Apart from the above mentioned genes there are 29 genes that are absent in strain SD1D but are present in Shigella dysenteriae strain M131649, Shigella sonnei strain 53G, Shigella flexneri 2a strain 2457T and Shigella boydii strain BS512. These involve genes coding for Translation elongation factor Tu; DNA binding heavy metal response regulator; Cytoplasmic copper homeostasis protein CutC L-cystine ABC transporter periplasmic cystine binding protein; Spectinomycin 9-O-adenyltransferase; Streptomycin 3″-O- adenyltransferase; Anion permease ArsB/Nha D-like; Arsenic resistance protein ArsH; Arsenic resistance protein ACR3; Cyctoplasmic copper homeostasis protein CutC; Mercuric resistance operon coregulator; Mercuric resistance operon regulatory protein; Mercuric transport protein MerC; Mercuric transport protein MerT; Periplasmic mercury (+2) binding protein; Membrane fusion protein of RND family multi drug efflux pump RND efflux system, membrane fusion protein CmeA; Colicin E2 tolerance protein CbrC; Capsid scaffolding protein; Phage capsid protein; Phage head completion stabilization protein; Phage head maturation protease; Phage terminase ATPase subunit; Phage terminase, endonuclease subunit; Phage terminase, small subunit; ISPsy4, transposition helper protein; TniA putative transposase; TniB NTP-binding protein; Transposase OrfAB, subunit B. Remarkably, it was observed that genes for arsenic resistance was present in all the strains of Shigella mentioned above, and not in strain SD1D.

Future directions

Genome analysis in S. dysentriae strain SD1D provides extensive information regarding the identification of traits (genes involved in antibiotic resistance, horizontal gene transfer etc.) responsible for host pathogen interaction, which could be harnessed for developing new drugs and vaccines.

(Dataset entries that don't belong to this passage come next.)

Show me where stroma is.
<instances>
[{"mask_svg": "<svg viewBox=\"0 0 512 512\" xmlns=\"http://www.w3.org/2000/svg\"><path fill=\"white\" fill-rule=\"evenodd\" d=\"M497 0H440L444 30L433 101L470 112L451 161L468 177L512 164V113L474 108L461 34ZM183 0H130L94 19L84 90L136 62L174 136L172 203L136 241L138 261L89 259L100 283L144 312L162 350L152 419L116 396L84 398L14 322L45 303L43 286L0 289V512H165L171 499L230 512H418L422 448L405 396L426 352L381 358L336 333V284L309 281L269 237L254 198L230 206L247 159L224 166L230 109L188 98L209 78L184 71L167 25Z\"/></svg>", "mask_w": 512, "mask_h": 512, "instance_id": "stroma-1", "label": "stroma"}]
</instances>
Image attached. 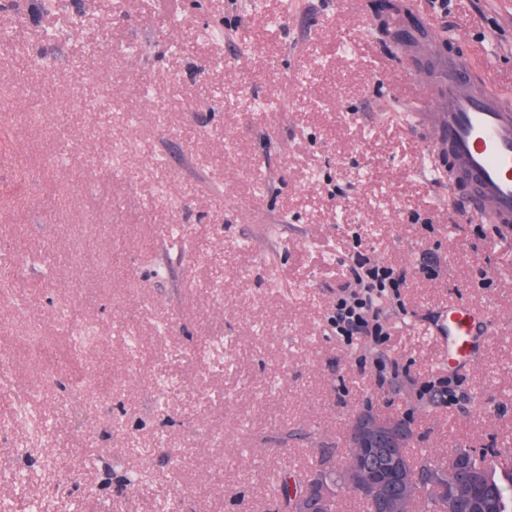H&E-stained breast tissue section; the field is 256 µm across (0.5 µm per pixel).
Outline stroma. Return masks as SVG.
Here are the masks:
<instances>
[{"instance_id":"1","label":"stroma","mask_w":512,"mask_h":512,"mask_svg":"<svg viewBox=\"0 0 512 512\" xmlns=\"http://www.w3.org/2000/svg\"><path fill=\"white\" fill-rule=\"evenodd\" d=\"M403 2L512 95V0ZM0 22V503L274 512L276 474L344 463L367 414L416 455L512 452V236L427 174L370 9L0 0ZM360 253L438 271L376 350L327 327ZM452 302L492 317L466 369Z\"/></svg>"}]
</instances>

As it has been noticed in the case of malaria parasite, where the whole genome is exploited to develop and design new anti-malarial drug targets [12]. There are also reports that prove that there is a frequent acquisition of antibiotic resistance genes in S. dysenteriae Sd1, which contributed to virulence [13]. Metabolic pathway analysis showed that S. dysenteriae strain SD1D has high tendency to become pathogenic due to acquisition of antibiotic resistance genes from external sources. Some of the genes conferring resistance in strain SD1D are copper resistance protein C precursor, outer and inner components of tripartite multidrug resistance system etc. These pathways could be analyzed in the future for identifying possible drug targets and vaccine candidates.

Conclusion

We have for the first time sequenced the whole genome of Shigella dysenteriae strain SD1D that was isolated from stool sample of a healthy individual. Further, genomic analysis revealed the genes responsible for the pathogenesis, virulence, defense, resistance to antibiotics and toxic compounds, multidrug resistance efflux pumps and other genomic features of the bacterium. The genome of strain SD1D consisted of 45, 93, 159 bp with a G + C content of 50.7%, 4, 960 predicted CDSs and 75 tRNAs and 2 rRNAs. Genome mining and research on the genome of Shigella dysenteriae strain SD1D may reveal the potential cause for its pathogenicity and virulence.

Ethical clearance

The study was ethically approved by the Institutional Biosafety Committee of the Institute of Microbial Technology (Ref/IBSC/2012-2/09).

Availability of supporting data

This Whole Genome Shotgun project has been deposited at DDBJ/EMBL/GenBank under the accession AURX00000000. The version described in this paper is the first version, AURX01000000.